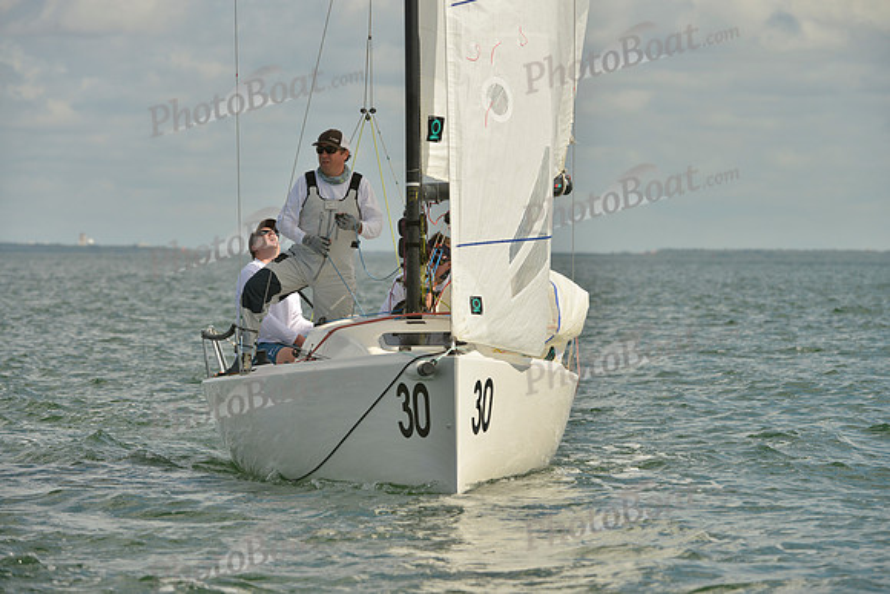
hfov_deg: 7.9
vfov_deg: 5.3
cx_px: 445
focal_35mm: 260
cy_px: 297
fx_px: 6429
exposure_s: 1/1000
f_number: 9
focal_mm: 260
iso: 280
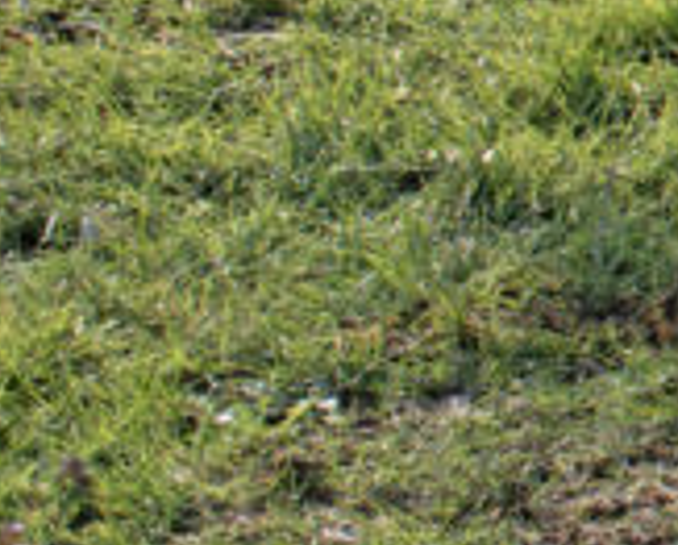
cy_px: -526
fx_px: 6031
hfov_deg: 6.0
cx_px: 2030
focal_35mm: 300
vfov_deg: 5.1
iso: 320
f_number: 8
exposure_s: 1/250
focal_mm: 34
──────
Exercise details: Retype all the data exactly. Omit pictures.

Exercise solution:
hfov_deg: 7.9
vfov_deg: 5.3
cx_px: 445
focal_35mm: 260
cy_px: 297
fx_px: 6429
exposure_s: 1/1000
f_number: 9
focal_mm: 260
iso: 280
cy_px: -526
fx_px: 6031
hfov_deg: 6.0
cx_px: 2030
focal_35mm: 300
vfov_deg: 5.1
iso: 320
f_number: 8
exposure_s: 1/250
focal_mm: 34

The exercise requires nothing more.